Below is a listing; repeat exactly the lines from the one containing "hfov_deg: 102.1" to the one containing "focal_mm: 2.22", both included.
=== Begin Enclosure ===
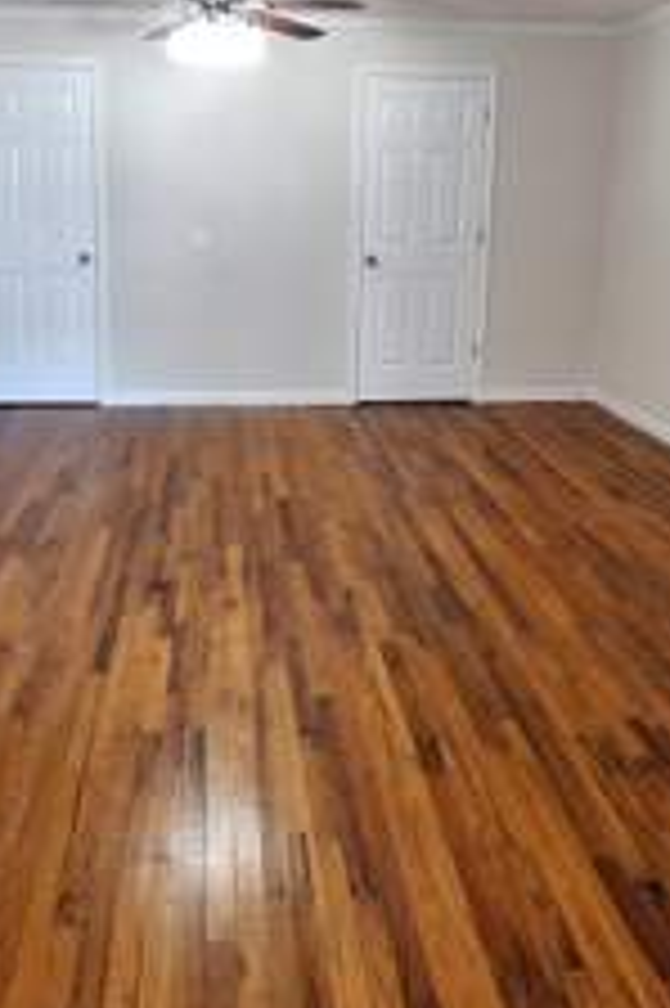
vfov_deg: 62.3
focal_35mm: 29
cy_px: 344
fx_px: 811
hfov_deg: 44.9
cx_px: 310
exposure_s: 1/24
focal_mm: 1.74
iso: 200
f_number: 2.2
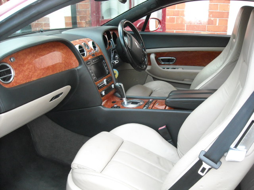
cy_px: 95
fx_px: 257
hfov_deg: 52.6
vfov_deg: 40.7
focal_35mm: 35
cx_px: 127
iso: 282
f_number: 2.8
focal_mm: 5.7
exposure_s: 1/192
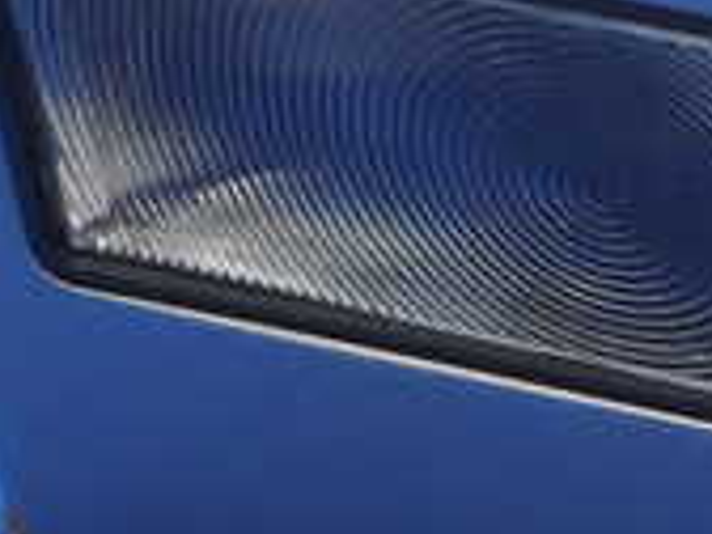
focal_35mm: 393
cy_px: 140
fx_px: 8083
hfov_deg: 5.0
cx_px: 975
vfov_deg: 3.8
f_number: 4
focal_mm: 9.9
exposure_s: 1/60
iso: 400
=== End Enclosure ===
=== Begin Enclosure ===
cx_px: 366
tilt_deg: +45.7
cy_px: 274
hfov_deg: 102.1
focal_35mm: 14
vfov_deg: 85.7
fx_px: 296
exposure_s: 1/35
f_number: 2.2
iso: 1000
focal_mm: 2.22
=== End Enclosure ===
_Answer for this exercise_.
hfov_deg: 102.1
focal_35mm: 14
vfov_deg: 85.7
fx_px: 296
exposure_s: 1/35
f_number: 2.2
iso: 1000
focal_mm: 2.22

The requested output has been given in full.